2. The data augmentation method for multi-attribute word extraction according to claim 1, characterized in that, Step S3 includes: set Each subset is combined with the original training sample sentences to generate new training samples.
3. The data augmentation method for multi-attribute word extraction according to claim 2, characterized in that, Step S21 includes: Attribute word list ,in, a Indicates attribute words, n Indicates the total number of attribute words; For the list of attribute words After tagging each attribute word, a set of start and end position label pairs is generated. ,in, Indicates a tag pair, s Indicates the starting position of the text segment corresponding to the attribute word. e Indicates the end position of the text segment corresponding to the attribute word.

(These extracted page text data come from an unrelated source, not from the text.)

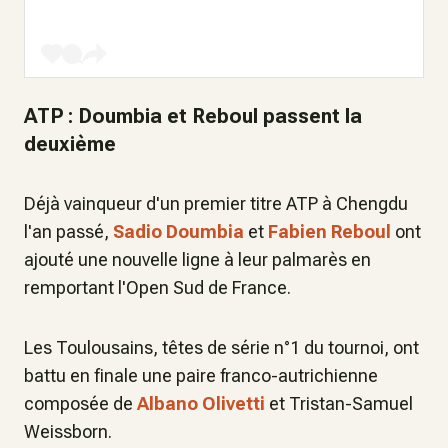
ATP : Doumbia et Reboul passent la
deuxième
Déjà vainqueur d'un premier titre ATP à Chengdu
l'an passé,
Sadio Doumbia
et
Fabien Reboul
ont
ajouté une nouvelle ligne à leur palmarès en
remportant l'Open Sud de France.
Les Toulousains, têtes de série n°1 du tournoi, ont
battu en finale une paire franco-autrichienne
composée de
Albano Olivetti
et Tristan-Samuel
Weissborn.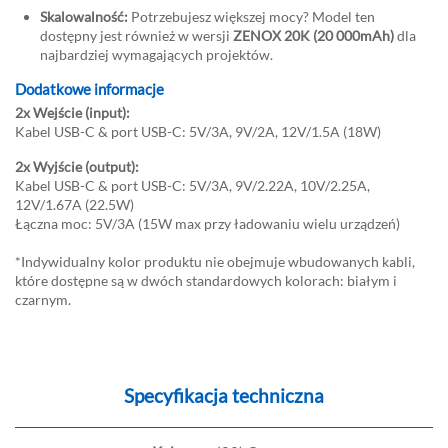
Skalowalność:
Potrzebujesz większej mocy? Model ten
dostępny jest również w wersji
ZENOX 20K (20 000mAh)
dla
najbardziej wymagających projektów.
Dodatkowe informacje
2x Wejście (input):
Kabel USB-C & port USB-C: 5V/3A, 9V/2A, 12V/1.5A (18W)
2x Wyjście (output):
Kabel USB-C & port USB-C: 5V/3A, 9V/2.22A, 10V/2.25A,
12V/1.67A (22.5W)
Łączna moc: 5V/3A (15W max przy ładowaniu wielu urządzeń)
*Indywidualny kolor produktu nie obejmuje wbudowanych kabli,
które dostępne są w dwóch standardowych kolorach: białym i
czarnym.
Specyfikacja techniczna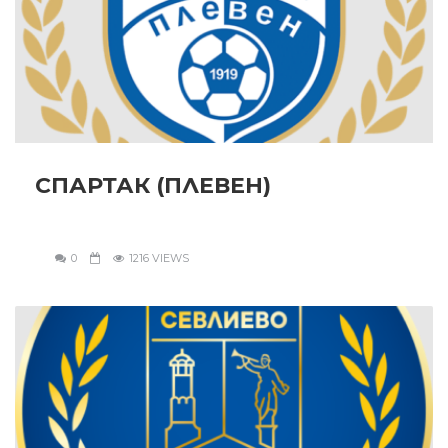
СПАРТАК (ПЛЕВЕН)
0
1216 VIEWS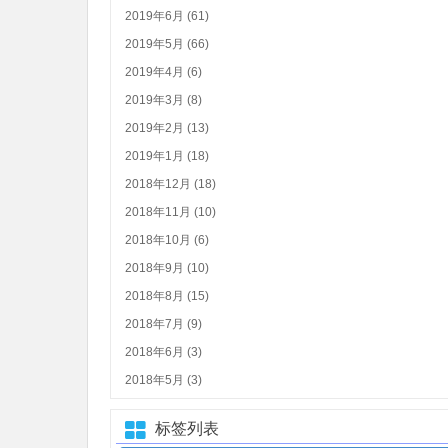
2019年6月 (61)
2019年5月 (66)
2019年4月 (6)
2019年3月 (8)
2019年2月 (13)
2019年1月 (18)
2018年12月 (18)
2018年11月 (10)
2018年10月 (6)
2018年9月 (10)
2018年8月 (15)
2018年7月 (9)
2018年6月 (3)
2018年5月 (3)
标签列表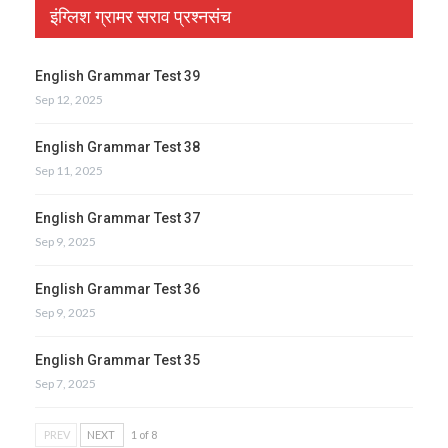
इंग्लिश ग्रामर सराव प्रश्नसंच
English Grammar Test 39
Sep 12, 2025
English Grammar Test 38
Sep 11, 2025
English Grammar Test 37
Sep 9, 2025
English Grammar Test 36
Sep 9, 2025
English Grammar Test 35
Sep 7, 2025
PREV
NEXT
1 of 8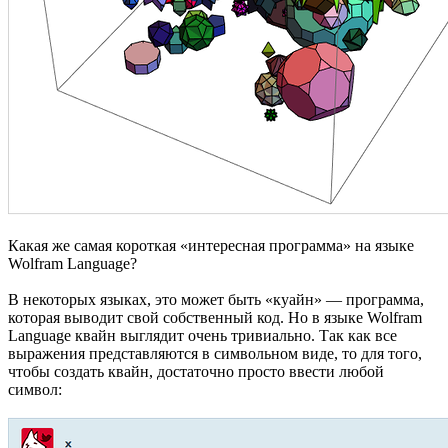
Какая же самая короткая «интересная программа» на языке
Wolfram Language?
В некоторых языках, это может быть «куайн» — программа,
которая выводит свой собственный код. Но в языке Wolfram
Language квайн выглядит очень тривиально. Так как все
выражения представляются в символьном виде, то для того,
чтобы создать квайн, достаточно просто ввести любой
символ: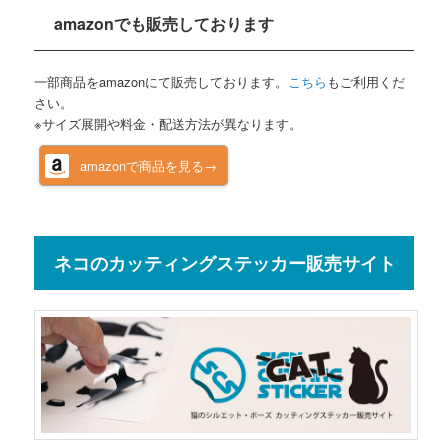
amazonでも販売しております
一部商品をamazonにて販売しております。
こちら
もご利用くだ
さい。
※サイズ展開や料金・配送方法が異なります。
amazonで商品を見る→
ネコのカッティングステッカー販売サイト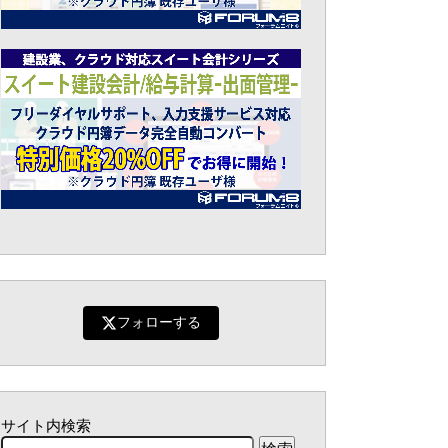
フォローする
サイト内検索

4. The data augmentation method for multi-attribute word extraction according to claim 3, characterized in that, Step S22 includes: The set of nonempty proper subsets ,in Represents a set of labels In m A set consisting of combinations of tag pairs.
5. A data augmentation method for multi-attribute word extraction according to claim 4, characterized in that, The total number of new training samples that can be generated from the original training sample sentence containing multiple attribute words. T Calculate as follows: 。 6. The data augmentation method for multi-attribute word extraction according to claim 1, characterized in that, Also includes: Adding new training samples to the original training set achieves data augmentation.